De deurbel ging. ‘Dat zal Sam zijn,’ zei Megan. ‘Zullen we opendoen? Neem je speelgoed maar mee.’

Harry liep met haar naar beneden. Inderdaad stond Sam met zijn moeder voor de deur.

‘We zagen dat je thuis zag,’ zei buurvrouw Theresa, ‘dus dacht ik dat dit wel een goed moment was om ze aan elkaar voor te stellen.’

Ze bleef nog even met Megan staan praten, terwijl de jongens de tuin in renden. Megan zette koffie voor hen, en toen het er een tijdje op leek dat de kinderen het wel met elkaar konden vinden, vertrok Theresa om te gaan koken. Megan deed hetzelfde, maar ondertussen dwaalden haar gedachten steeds af naar Theo en zijn gesprek met zijn ex-werkgever.

Zou hij blij zijn met het aanbod? Zou het contract naar Theo’s zin zijn? Waarschijnlijk wel. Men wilde Theo wanhopig graag binnenhalen, en dat snapte ze wel, ook al werd ze daar nog moedelozer van.

‘Eten,’ riep ze een tijd later naar Harry. ‘Kom maar even je handen wassen.’

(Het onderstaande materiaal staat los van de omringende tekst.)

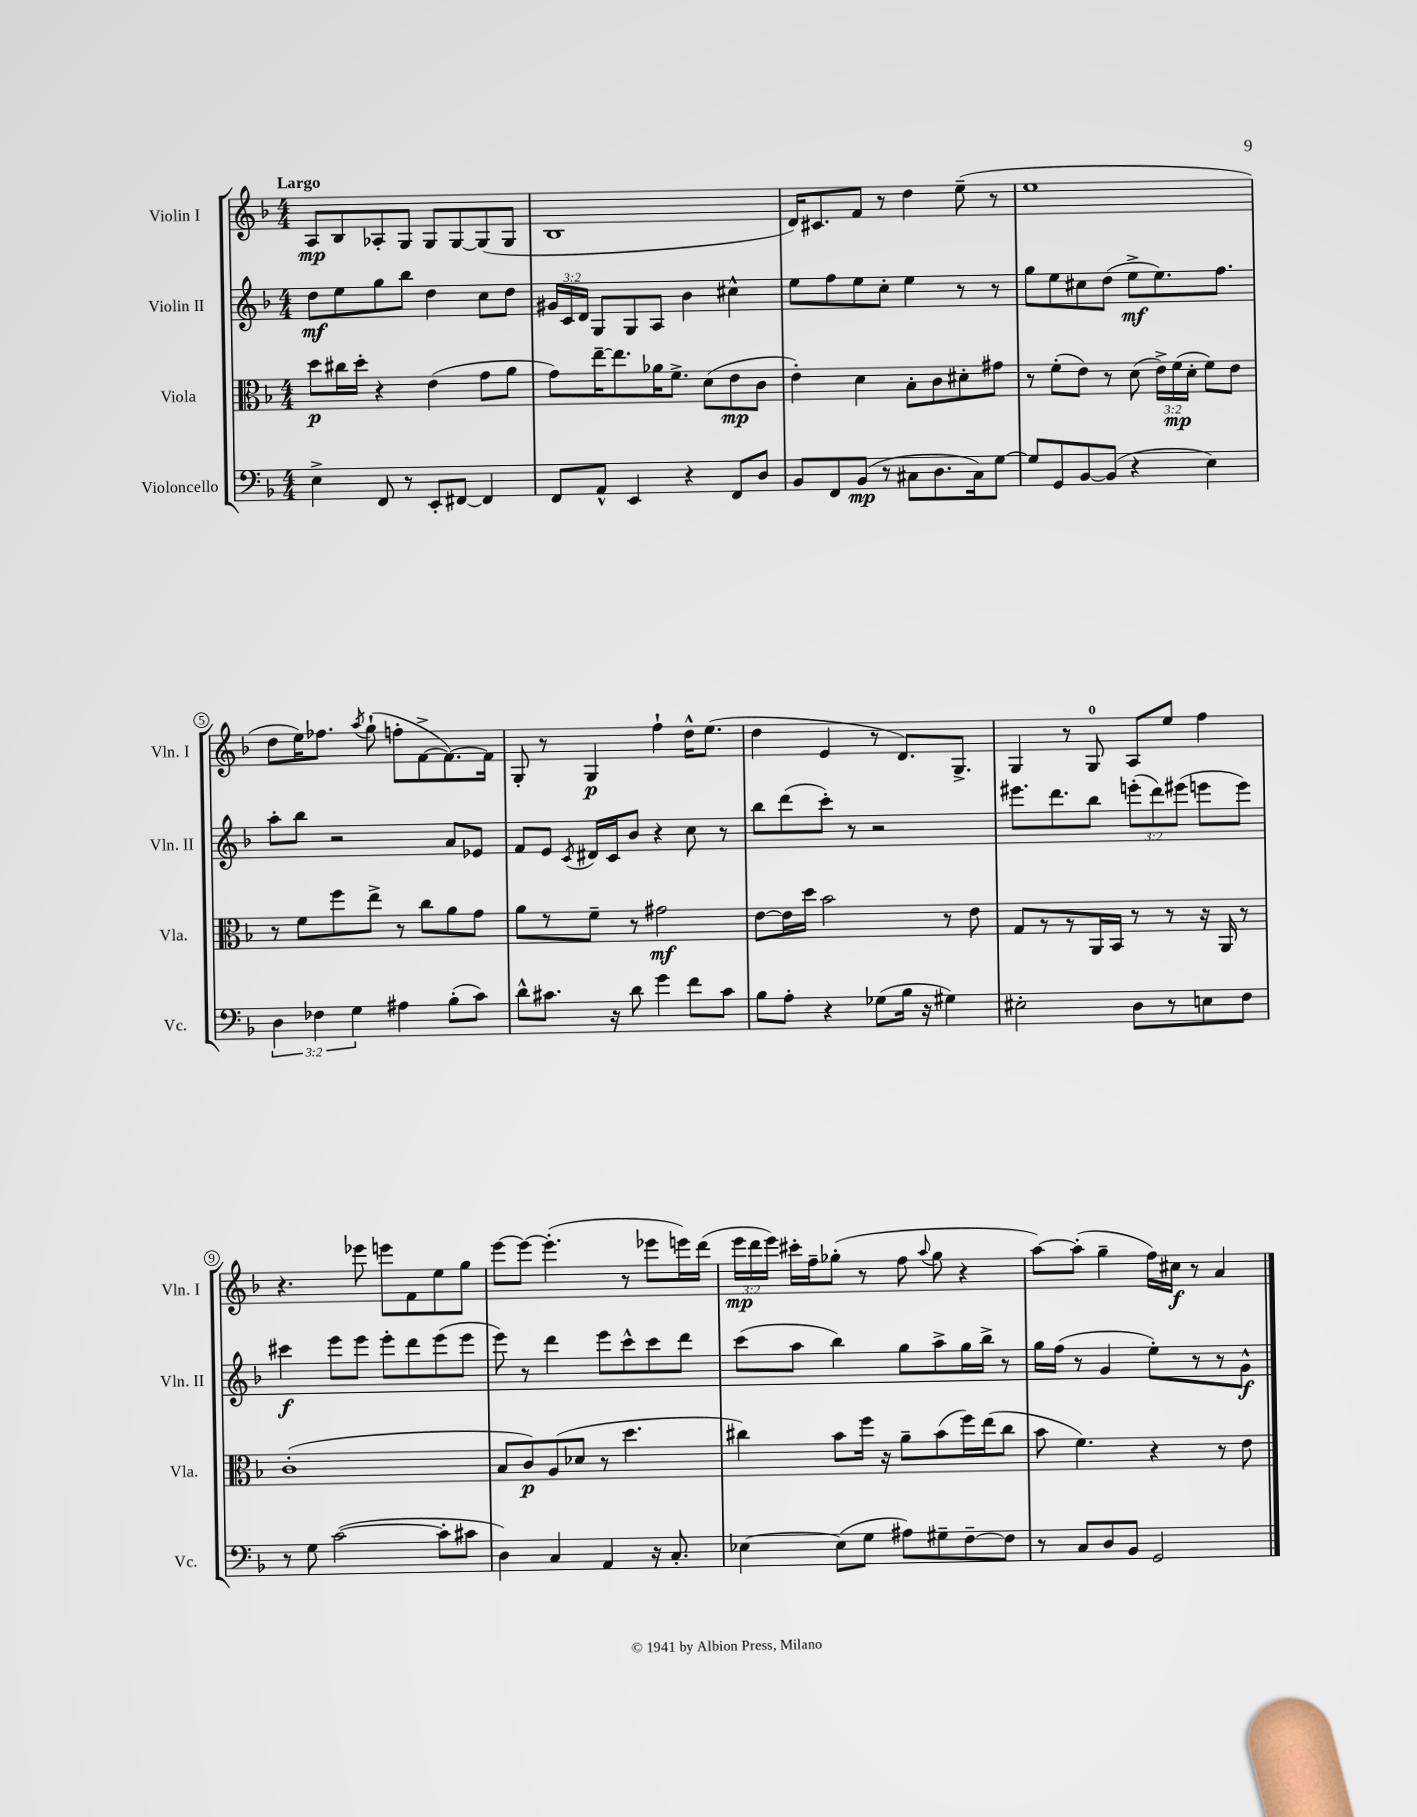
<<
\new StaffGroup <<
\new Staff = "s0" \with { instrumentName = "Violin I" shortInstrumentName = "Vln. I" } {
    \clef treble \key f \major \numericTimeSignature \time 4/4 \override Staff.TupletNumber.text = #tuplet-number::calc-fraction-text \tempo "Largo"
    \autoBeamOff a8[\mp bes8 aes8-. g8] g8[ g8~ g8( g8] |
    bes1 |
    d'16[) cis'8. f'8] r8 d''4 e''8--( r8 |
    e''1 |
    d''8[ e''16) fes''8.] \acciaccatura { a''8 } g''8-!( f''8[-. f'8~-> f'8.~) f'16] |
    g8-. r8 g4\p f''4-! d''16[-^ e''8.]( |
    d''4 e'4 r8 d'8.[) g8.]-> |
    g4 r8 g8-0 a8[ e''8] f''4 |
    r4. ees'''8 e'''8[ f'8 e''8 g''8] |
    e'''8[~ e'''8]~ e'''4.-.( r8 ees'''8[ e'''16) d'''16]( |
    \tuplet 3/2 { e'''16[\mp d'''16 e'''16]) } cis'''16[-. f''16-- ges''8]-.( r8 f''8 \appoggiatura { a''8 } ges''8 r4 |
    a''8[~) a''8]-.( g''4-- f''16[) cis''16]\f r8 a'4 \bar "|." |
}
\new Staff = "s1" \with { instrumentName = "Violin II" shortInstrumentName = "Vln. II" } {
    \clef treble \key f \major \numericTimeSignature \time 4/4 \override Staff.TupletNumber.text = #tuplet-number::calc-fraction-text
    \autoBeamOff d''8[\mf e''8 g''8 bes''8] d''4 c''8[ d''8] |
    \tuplet 3/2 { gis'16[ c'16 d'16] } g8[ g8 a8] bes'4 cis''4-^ |
    e''8[ f''8 e''8 c''8]-. e''4 r8 r8 |
    g''8[ e''8 cis''8 d''8]( e''8[->\mf e''8.) f''8.] |
    a''8[-. bes''8] r2 a'8[ ees'8] |
    f'8[ e'8] \acciaccatura { c'8 } dis'16[ c'16 bes'8] r4 c''8 r8 |
    bes''8[ d'''8( c'''8]-.) r8 r2 |
    eis'''8.[ d'''8. bes''8] \tuplet 3/2 { e'''8[-.( d'''8) eis'''8]( } e'''8[ e'''8]) |
    cis'''4\f e'''8[ e'''8] e'''8[-. d'''8 e'''8( e'''8] |
    e'''8) r8 d'''4 e'''8[ c'''8-^ c'''8 d'''8] |
    c'''8[( a''8] bes''4) g''8[ a''8-> g''16 bes''16]-> r8 |
    g''16[ f''16]( r8 g'4 e''8[-.) r8 r8 g'8]-^\f \bar "|." |
}
\new Staff = "s2" \with { instrumentName = "Viola" shortInstrumentName = "Vla." } {
    \clef alto \key f \major \numericTimeSignature \time 4/4 \override Staff.TupletNumber.text = #tuplet-number::calc-fraction-text
    \autoBeamOff d''8[\p cis''16 d''16]-. r4 e'4( g'8[ a'8] |
    g'8[) e''16~-- e''8. aes'16 f'8.]-> d'8[( e'8\mp c'8] |
    e'4-.) d'4 bes8[-. c'8 dis'8-. gis'8] |
    r8 f'8[-.( e'8]) r8 d'8( \tuplet 3/2 { e'16[->) f'16\mp( d'16]-. } f'8[) e'8] |
    r8 f'8[ f''8 e''8]-> r8 c''8[ a'8 g'8] |
    a'8[ r8 f'8]-- r8 gis'2\mf |
    e'8[~ e'16 d''16] bes'2 r8 e'8 |
    g8[ r8 r8 a,16 bes,16] r8 r8 r16 a,16 r8 |
    c'1-.( |
    bes8[ c'8\p) a8( des'8] r8 d''4. |
    cis''4) bes'8[ f''16] r16 a'8[-- bes'8( f''16) e''16( cis''8] |
    bes'8 f'4.) r4 r8 e'8 \bar "|." |
}
\new Staff = "s3" \with { instrumentName = "Violoncello" shortInstrumentName = "Vc." } {
    \clef bass \key f \major \numericTimeSignature \time 4/4 \override Staff.TupletNumber.text = #tuplet-number::calc-fraction-text
    \autoBeamOff e4-> f,8 r8 e,8[-. fis,8]~ fis,4 |
    f,8[ a,8]-^ e,4 r4 f,8[ d8] |
    bes,8[ f,8 bes,8]\mp( r8 cis8[ d8. cis16) g8]~ |
    g8[ g,8 bes,8~ bes,8]( r4 e4) |
    \tuplet 3/2 { d4 fes4 g4 } ais4 bes8[-.( c'8]) |
    d'8[-^ cis'8.] r16 d'8 g'4 f'8[ cis'8] |
    bes8[ a8]-. r4 ges8[( bes16] r16 gis4) |
    eis2-. d8[ r8 e8 f8] |
    r8 g8 c'2~( c'8[-. cis'8] |
    d4) c4 a,4 r16 c8.-. |
    ees4~ ees8[( g8] ais8[) gis8-- f8~-- f8] |
    r8 c8[ d8 bes,8] g,2 \bar "|." |
}
>>
>>
\layout { \context { \Score \override BarNumber.stencil = #(make-stencil-circler 0.1 0.3 ly:text-interface::print) } }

Terwijl hij dat deed, liep ze met Sam naar zijn huis met de belofte dat hij een andere keer weer met Harry mocht komen spelen.

Toen ze hem een uur later naar bed bracht, was hij moe maar heel vrolijk. ‘Gaan we morgen naar mijn moeder?’ vroeg hij. ‘Het gaat elke dag beter met haar, weet je, en ze wil naar huis.’

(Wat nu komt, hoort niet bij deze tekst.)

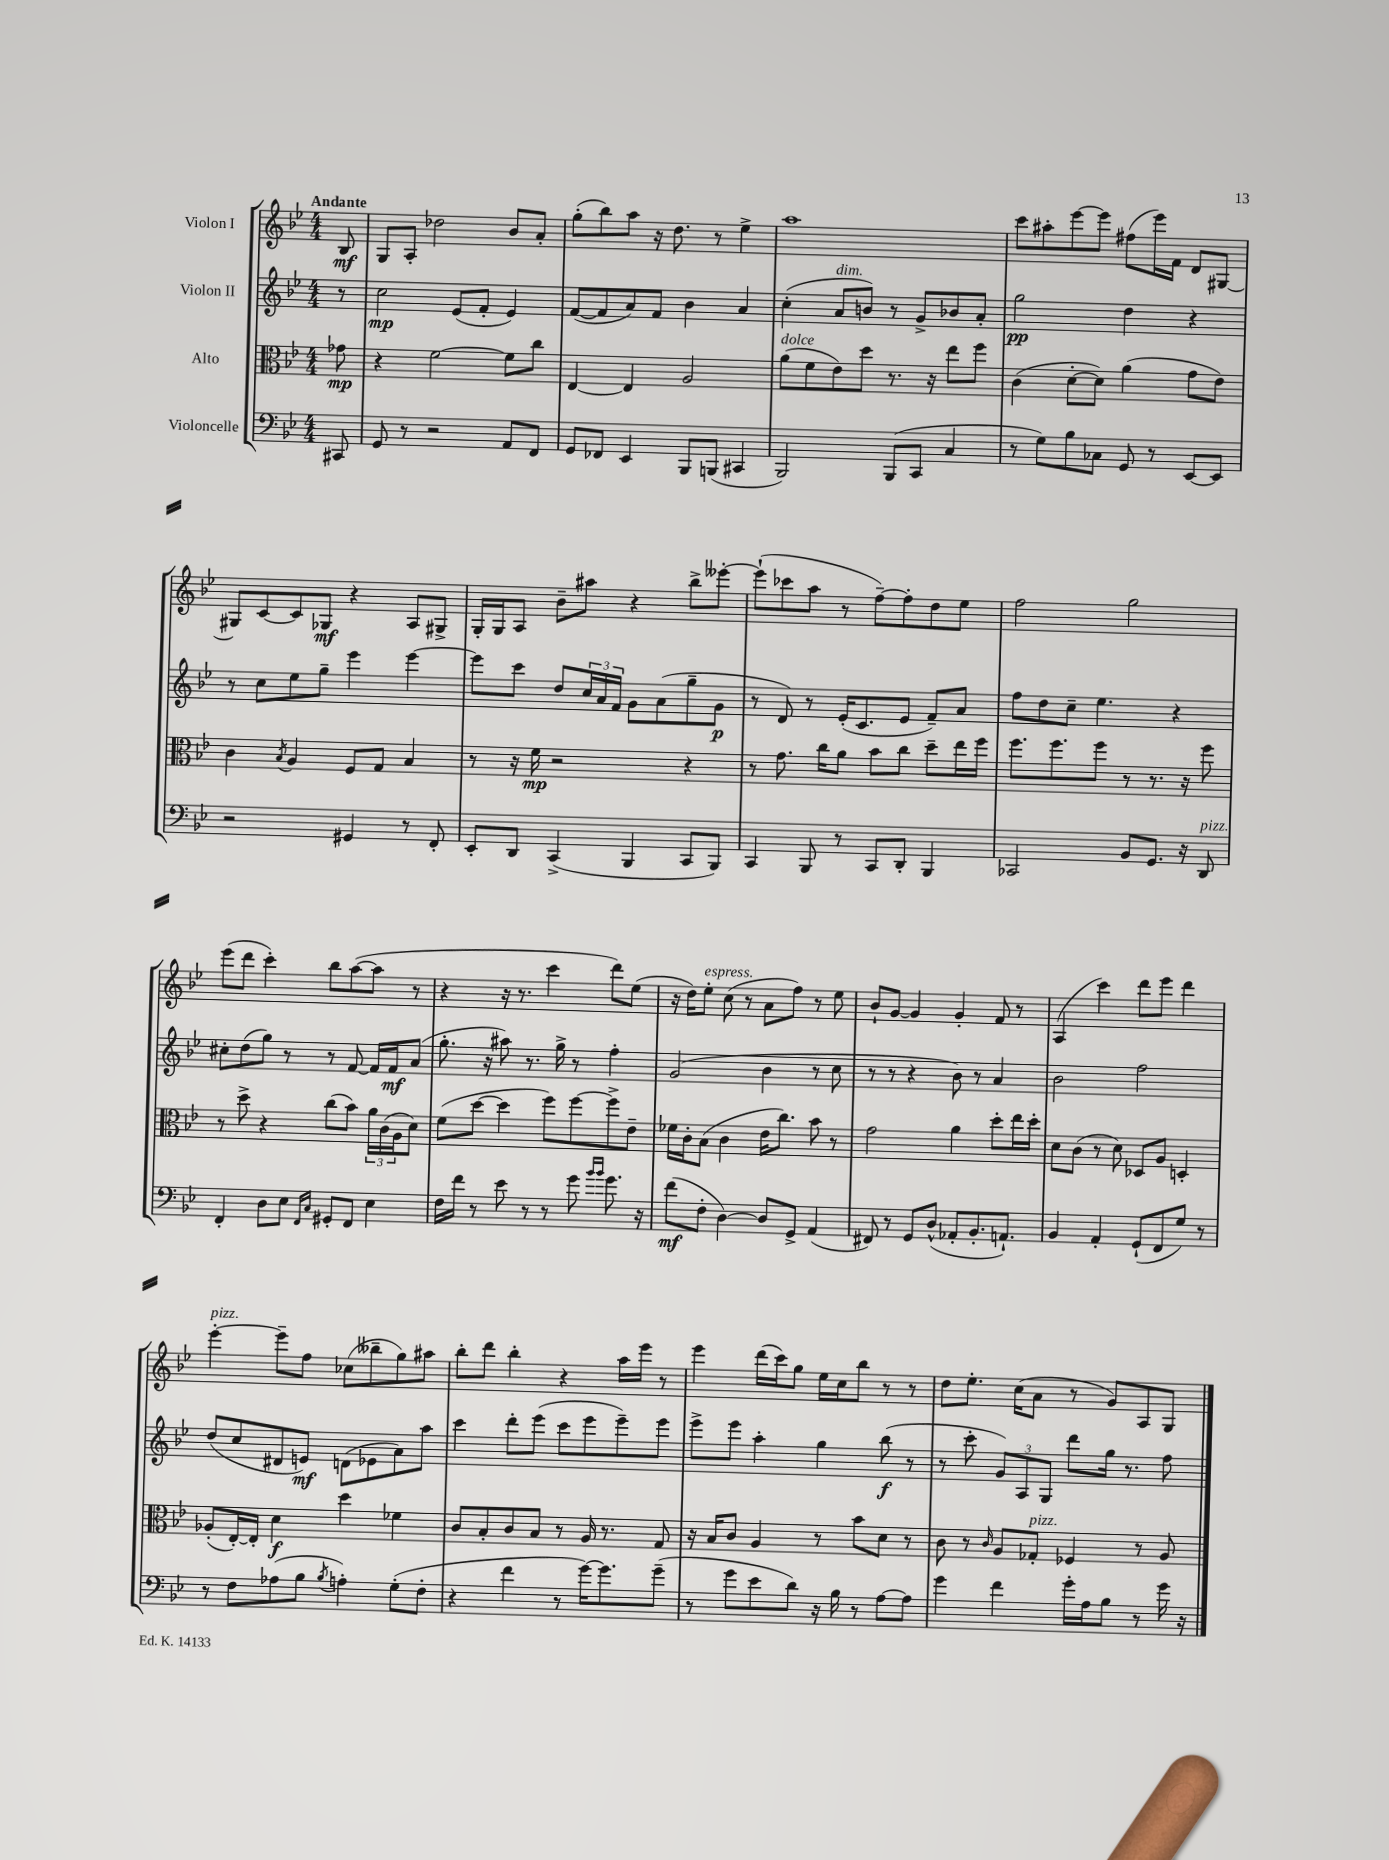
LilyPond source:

‘Dat weet ik, en ja, we gaan morgen naar haar toe. Ik denk tegen lunchtijd. Dan kunnen we haar helpen met eten.’

 

De volgende dag, op weg naar het ziekenhuis, was Harry opgewonden druk. Toen ze in het ziekenhuis aankwamen, kwam er net een lange man naar buiten.

‘Dat is Jonathan,’ legde hij uit toen hij Megans vragende blik opving. Hij zwaaide naar de man, die glimlachend terugzwaaide. ‘Soms werkt hij met mam. Dan bekijkt hij haar ontwerpen en neemt ze mee om in zijn fabriek te maken. Soms mag ik de kleren dragen. Dan kijken ze of die me goed passen, maar als ik ze niet mooi vind, doen ze er niets meer mee.’

‘Aha.’ Megan fronste. ‘Vind je veel niet mooi?’ Als dat vaak voorkwam, zou dat vast een probleem voor Francie zijn.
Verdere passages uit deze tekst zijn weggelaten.